Improving glycemic control is the mainstay of treatment for GH, with excellent prognosis in the form of complete symptomatic resolution as well as normalization of LFTs and liver size [3, 22, 23, 25, 26, 27, 28]. Recently, Cha et al. [15] challenged this and the notion that hyperglycemia from poor diabetes control and aggressive insulin therapy are the sole factors that drive GH. They documented three cases of GH, all of which exhibited resolution of transaminitis without aggressive insulin therapy or lowering of HbA1c. Upon further review, their first case did show biochemical resolution of GH with better glycemic control, however this happened without the HbA1c dropping below 11%. Our case is similar in that an improvement of just 0.6% in HbA1c led to symptomatic relief of abdominal pain and a decline of LFTs. No previous studies have been done on the degree of improvement in glycemic control needed in order to serologically and symptomatically resolve GH, potentially explaining this phenomenon.

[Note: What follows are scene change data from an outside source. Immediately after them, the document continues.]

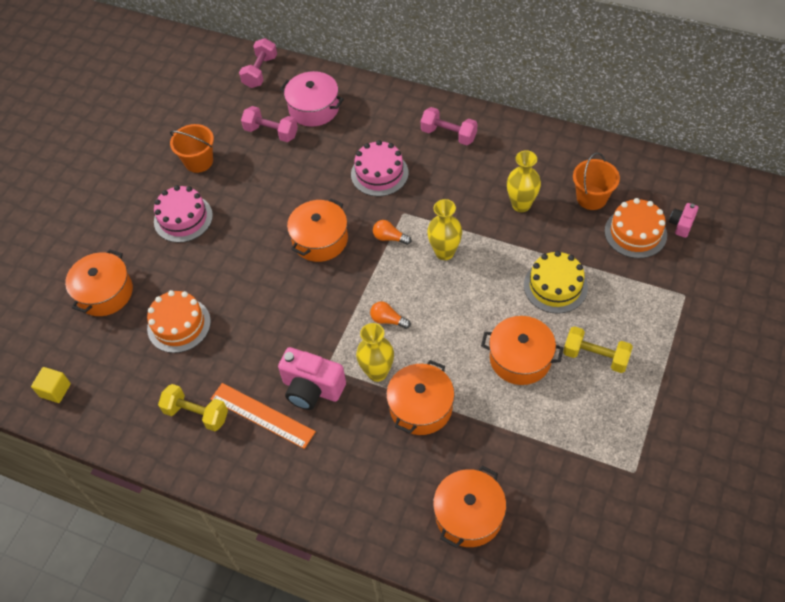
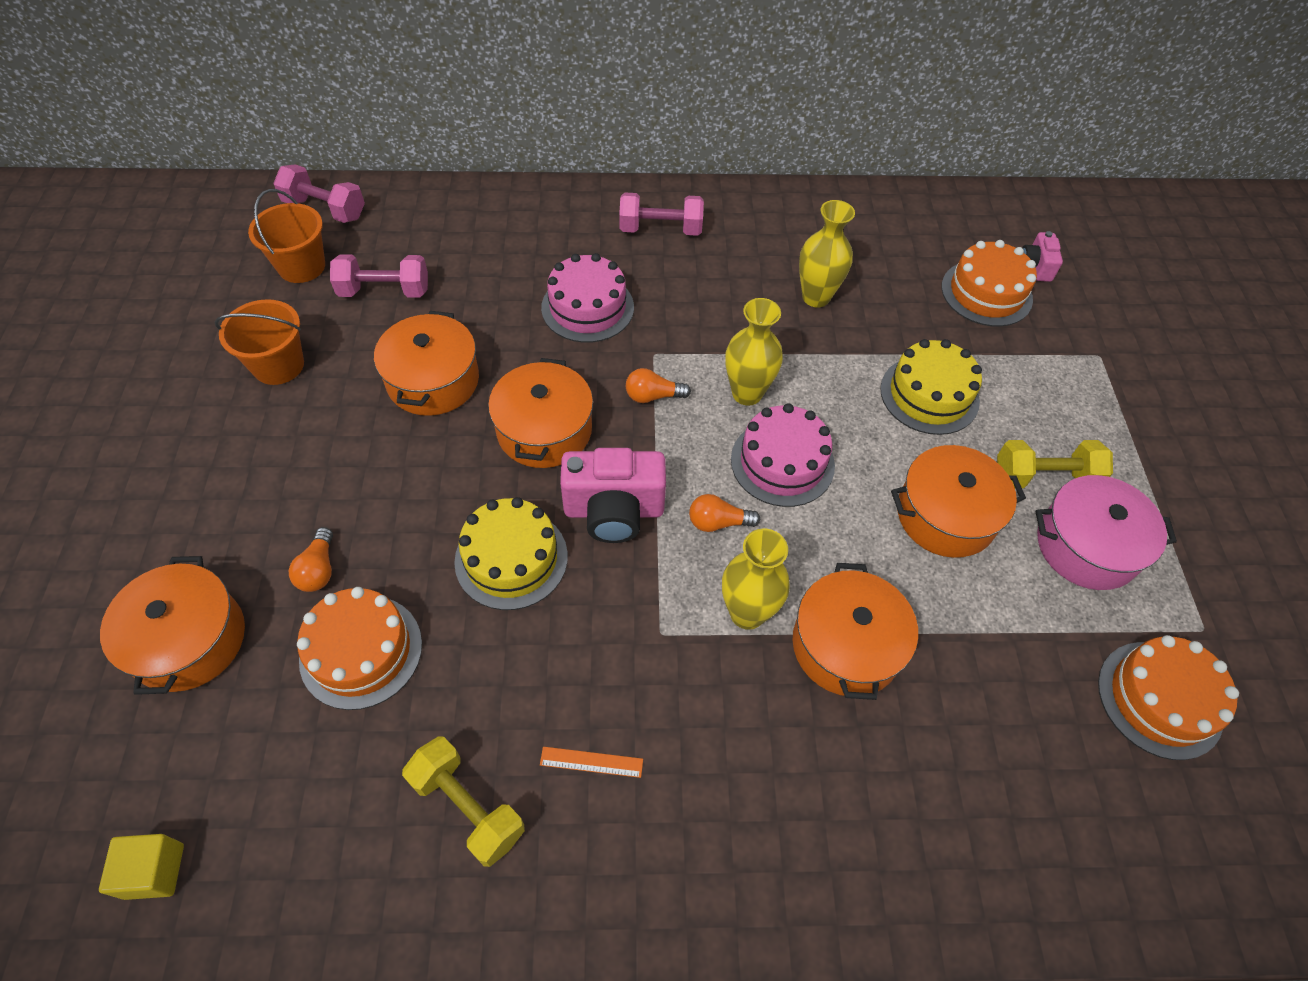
camera: 30 degrees left, 0 degrees up
pink cake [154,185,213,243] -> pink cake moved to [731,403,835,507]
yellow dumbbell [158,384,228,432] -> yellow dumbbell turned 45 degrees clockwise [402,737,525,867]
orange ruler [211,383,316,449] -> orange ruler [540,747,643,778], size x0.48
pink dumbbell [239,38,277,88] -> pink dumbbell turned 60 degrees counterclockwise [273,164,365,223]
pink camera [278,347,346,410] -> pink camera moved to [560,448,666,543]
pink pot [280,71,344,127] -> pink pot moved to [1035,475,1177,590]
orange pot [433,465,507,548] -> orange pot moved to [374,311,479,416]
orange bucket [573,153,620,210] -> orange bucket moved to [248,189,325,283]
none -> orange light bulb [289,527,333,592]
none -> yellow cake [454,497,568,610]
none -> orange cake [1098,635,1239,760]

As seen in many cases including ours, liver biopsy has served as the only means of definitely diagnosing GH [6, 17, 23, 25, 28]. However, non-invasive testing for diagnosis has been recently explored. Firstly, Sweetser and Kraichely [16] described the detection of GH via non-contrast CT, explaining that NAFLD results in a hypodense liver, while the liver of GH would be hyperdense. Murata et al. [29] argued that the liver on CT in GH can be hypodense due to co-existing acute liver injury, and subsequently recommended the addition of dual-echo magnetic resonance imaging to the radiologic evaluation.

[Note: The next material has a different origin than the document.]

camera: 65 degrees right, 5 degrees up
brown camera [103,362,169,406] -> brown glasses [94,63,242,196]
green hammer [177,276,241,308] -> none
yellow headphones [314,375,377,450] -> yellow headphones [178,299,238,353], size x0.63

In conclusion, recent advancements have been made in obtaining better means of diagnosing GH, which should lessen the current level of difficulty for practitioners during such a clinical scenario. The need for further investigations still exists to resolve recent arguments that are challenging what is known of GH.

Disclosure Statement

The authors state no conflict of interest.